• Assignment: Among the entries below, extract exactly the lines that run from the one with "hizmetleri sunuyoruz. Profesyonel" through the one with "gücünü artırmasına destek oluyoruz.", both ends included.

• Recorded information:
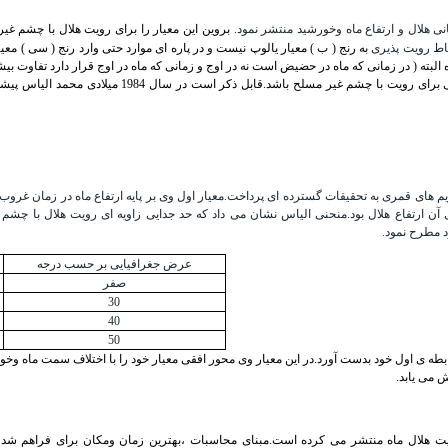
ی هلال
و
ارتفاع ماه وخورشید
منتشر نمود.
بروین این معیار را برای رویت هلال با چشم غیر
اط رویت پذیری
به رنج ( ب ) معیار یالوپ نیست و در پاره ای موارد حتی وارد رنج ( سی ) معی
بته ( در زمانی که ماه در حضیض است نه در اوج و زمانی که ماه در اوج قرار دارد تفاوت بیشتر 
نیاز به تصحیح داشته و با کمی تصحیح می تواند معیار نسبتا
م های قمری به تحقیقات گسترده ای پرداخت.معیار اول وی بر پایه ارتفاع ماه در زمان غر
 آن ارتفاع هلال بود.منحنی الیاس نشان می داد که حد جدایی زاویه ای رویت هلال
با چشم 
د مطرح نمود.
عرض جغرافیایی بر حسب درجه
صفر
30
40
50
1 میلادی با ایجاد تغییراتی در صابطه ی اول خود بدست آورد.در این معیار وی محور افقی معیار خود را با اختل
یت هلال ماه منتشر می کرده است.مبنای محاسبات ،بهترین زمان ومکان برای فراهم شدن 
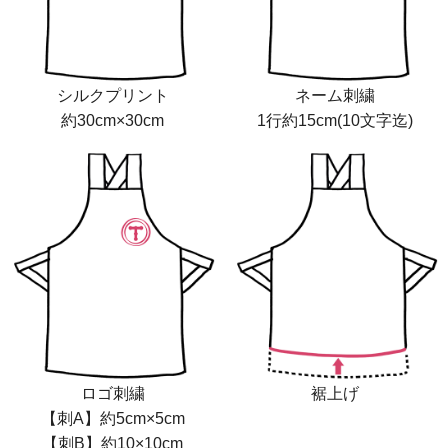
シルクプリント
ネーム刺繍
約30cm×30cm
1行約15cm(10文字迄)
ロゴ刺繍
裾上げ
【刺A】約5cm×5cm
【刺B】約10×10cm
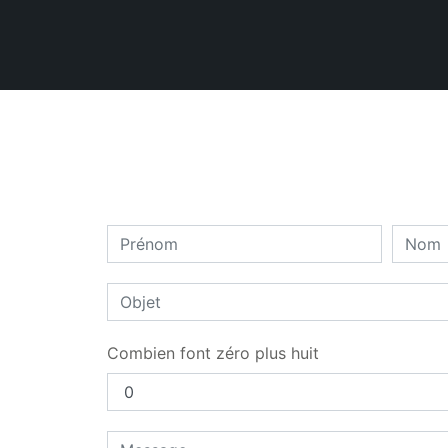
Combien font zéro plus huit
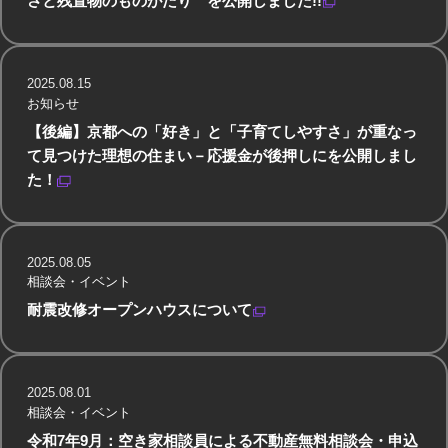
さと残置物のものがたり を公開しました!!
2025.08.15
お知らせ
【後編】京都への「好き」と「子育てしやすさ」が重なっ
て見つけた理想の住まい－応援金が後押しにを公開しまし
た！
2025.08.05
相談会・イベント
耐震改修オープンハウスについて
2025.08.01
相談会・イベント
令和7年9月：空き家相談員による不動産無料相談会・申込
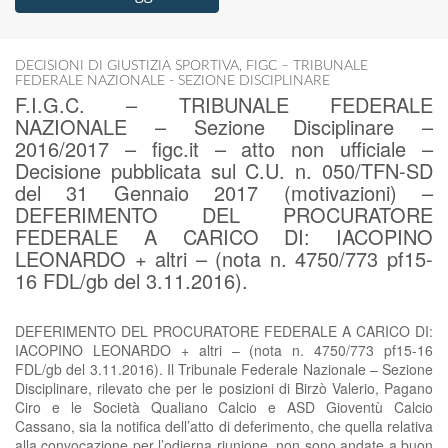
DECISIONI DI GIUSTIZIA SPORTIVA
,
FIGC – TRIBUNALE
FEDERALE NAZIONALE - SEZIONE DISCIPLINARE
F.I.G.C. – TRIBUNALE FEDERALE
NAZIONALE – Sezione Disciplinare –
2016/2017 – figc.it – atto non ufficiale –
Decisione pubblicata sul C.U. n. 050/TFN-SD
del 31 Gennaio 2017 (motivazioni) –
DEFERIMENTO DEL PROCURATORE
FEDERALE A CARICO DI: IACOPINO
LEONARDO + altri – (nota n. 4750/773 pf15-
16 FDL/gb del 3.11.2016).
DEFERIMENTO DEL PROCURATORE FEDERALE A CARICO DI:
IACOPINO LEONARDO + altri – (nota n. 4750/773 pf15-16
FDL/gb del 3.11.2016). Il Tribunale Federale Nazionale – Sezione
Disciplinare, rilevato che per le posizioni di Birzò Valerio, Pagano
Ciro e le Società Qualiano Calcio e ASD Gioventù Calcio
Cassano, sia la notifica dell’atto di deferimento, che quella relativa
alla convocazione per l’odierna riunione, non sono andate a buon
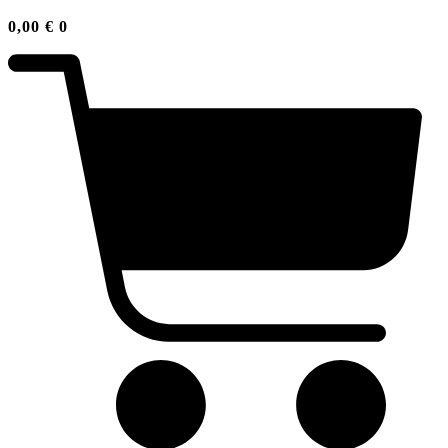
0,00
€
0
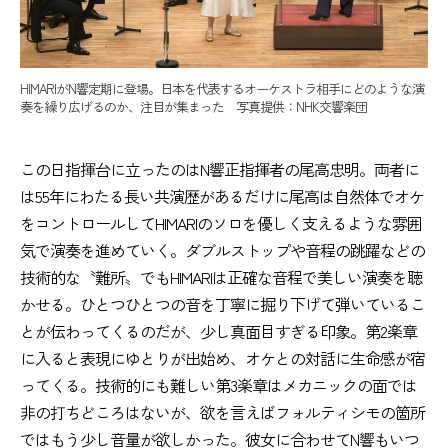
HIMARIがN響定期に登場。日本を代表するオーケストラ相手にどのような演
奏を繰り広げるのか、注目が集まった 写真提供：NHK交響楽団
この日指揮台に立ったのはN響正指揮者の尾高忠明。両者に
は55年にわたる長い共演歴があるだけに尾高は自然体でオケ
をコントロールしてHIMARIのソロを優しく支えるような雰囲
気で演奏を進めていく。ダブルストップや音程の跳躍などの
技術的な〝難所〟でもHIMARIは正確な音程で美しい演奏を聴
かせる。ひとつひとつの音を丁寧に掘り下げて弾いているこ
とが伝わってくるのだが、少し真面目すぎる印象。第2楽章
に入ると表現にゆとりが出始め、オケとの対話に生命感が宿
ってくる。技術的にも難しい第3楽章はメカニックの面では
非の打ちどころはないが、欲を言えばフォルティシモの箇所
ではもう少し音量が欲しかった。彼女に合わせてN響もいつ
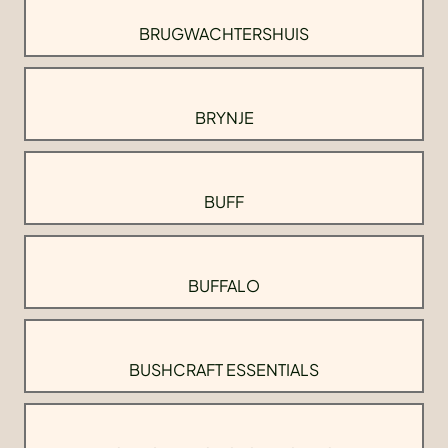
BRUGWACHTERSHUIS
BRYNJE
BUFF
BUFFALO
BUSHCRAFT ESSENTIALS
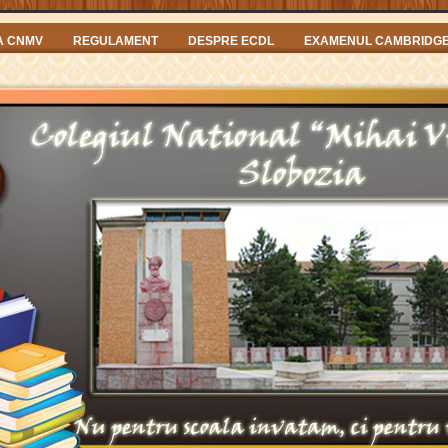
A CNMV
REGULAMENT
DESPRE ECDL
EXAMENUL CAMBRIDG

* * *

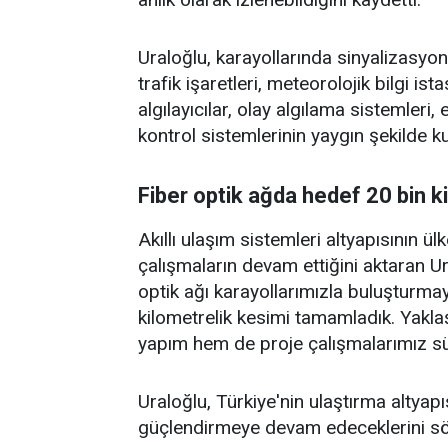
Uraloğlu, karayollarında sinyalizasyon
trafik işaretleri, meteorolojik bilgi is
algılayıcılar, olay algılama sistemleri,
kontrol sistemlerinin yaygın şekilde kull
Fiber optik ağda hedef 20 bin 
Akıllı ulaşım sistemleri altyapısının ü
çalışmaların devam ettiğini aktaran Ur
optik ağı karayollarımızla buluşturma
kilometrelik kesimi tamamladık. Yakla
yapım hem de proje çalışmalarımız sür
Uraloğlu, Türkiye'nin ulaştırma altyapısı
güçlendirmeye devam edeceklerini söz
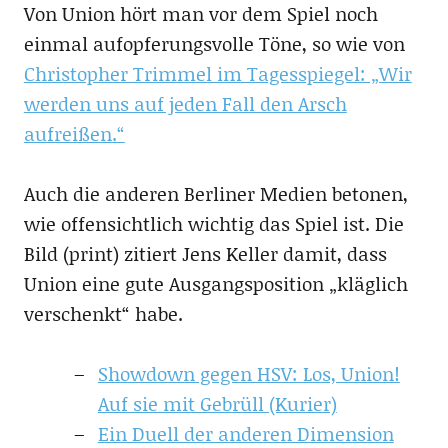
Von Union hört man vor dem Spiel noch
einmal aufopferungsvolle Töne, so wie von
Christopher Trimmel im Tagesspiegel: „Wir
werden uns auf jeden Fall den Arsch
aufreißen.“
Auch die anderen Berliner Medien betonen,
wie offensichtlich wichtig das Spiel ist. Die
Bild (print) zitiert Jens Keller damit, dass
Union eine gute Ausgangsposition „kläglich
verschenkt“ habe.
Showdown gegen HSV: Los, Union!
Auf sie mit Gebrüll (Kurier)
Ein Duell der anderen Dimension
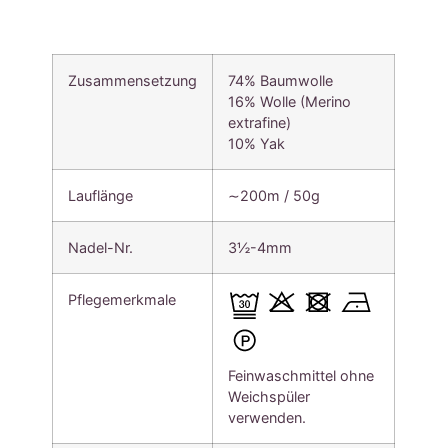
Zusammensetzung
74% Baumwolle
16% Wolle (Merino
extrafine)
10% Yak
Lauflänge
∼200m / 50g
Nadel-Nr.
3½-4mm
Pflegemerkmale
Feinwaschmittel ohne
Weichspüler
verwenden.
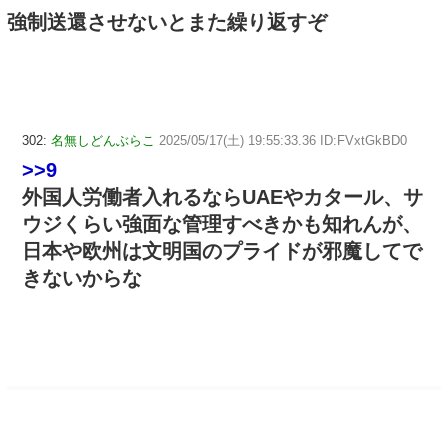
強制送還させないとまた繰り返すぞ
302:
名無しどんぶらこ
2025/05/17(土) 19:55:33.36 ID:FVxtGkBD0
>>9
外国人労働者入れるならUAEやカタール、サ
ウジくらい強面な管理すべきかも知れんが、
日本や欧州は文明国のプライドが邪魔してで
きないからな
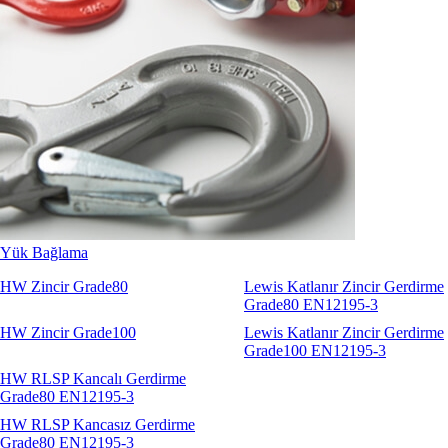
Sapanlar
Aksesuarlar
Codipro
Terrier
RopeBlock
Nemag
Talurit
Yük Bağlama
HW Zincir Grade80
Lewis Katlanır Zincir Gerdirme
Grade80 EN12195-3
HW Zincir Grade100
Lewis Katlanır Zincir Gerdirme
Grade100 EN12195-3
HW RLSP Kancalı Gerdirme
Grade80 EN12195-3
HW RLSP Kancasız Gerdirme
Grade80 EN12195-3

---

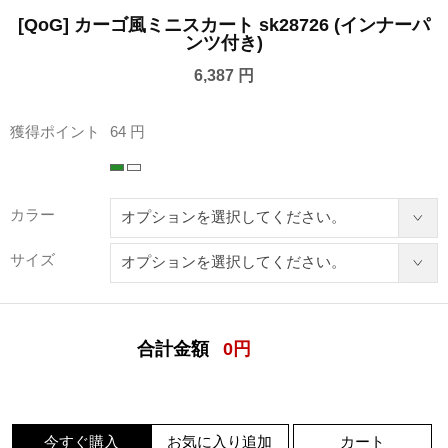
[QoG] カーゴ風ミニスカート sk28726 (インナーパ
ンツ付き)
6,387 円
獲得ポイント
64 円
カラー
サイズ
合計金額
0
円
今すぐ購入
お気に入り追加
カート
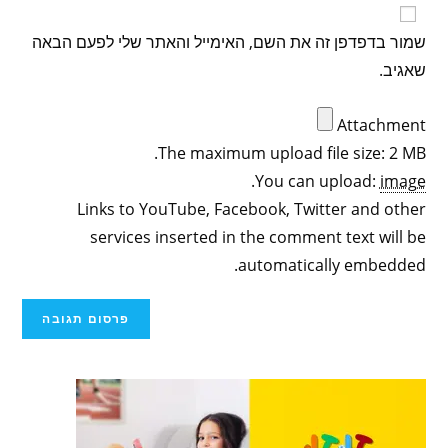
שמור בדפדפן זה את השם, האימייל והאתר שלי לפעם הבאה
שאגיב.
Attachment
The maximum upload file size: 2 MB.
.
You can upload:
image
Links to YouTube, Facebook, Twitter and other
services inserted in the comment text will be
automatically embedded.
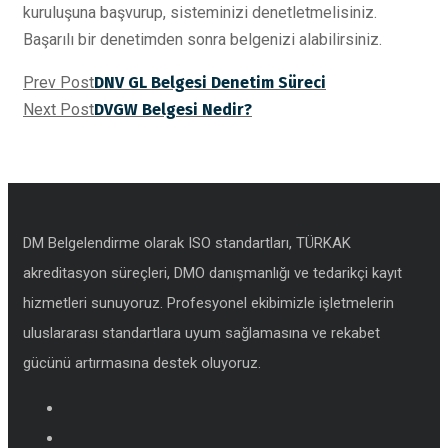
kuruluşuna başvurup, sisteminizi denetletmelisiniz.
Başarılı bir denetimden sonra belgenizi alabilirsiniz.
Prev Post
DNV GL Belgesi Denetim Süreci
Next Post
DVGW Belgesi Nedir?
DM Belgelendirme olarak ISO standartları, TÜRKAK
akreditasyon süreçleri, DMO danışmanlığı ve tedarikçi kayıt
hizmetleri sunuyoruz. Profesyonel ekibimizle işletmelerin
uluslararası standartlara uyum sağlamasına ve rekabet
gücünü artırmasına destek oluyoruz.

• Worked solution:
hizmetleri sunuyoruz. Profesyonel ekibimizle işletmelerin
uluslararası standartlara uyum sağlamasına ve rekabet
gücünü artırmasına destek oluyoruz.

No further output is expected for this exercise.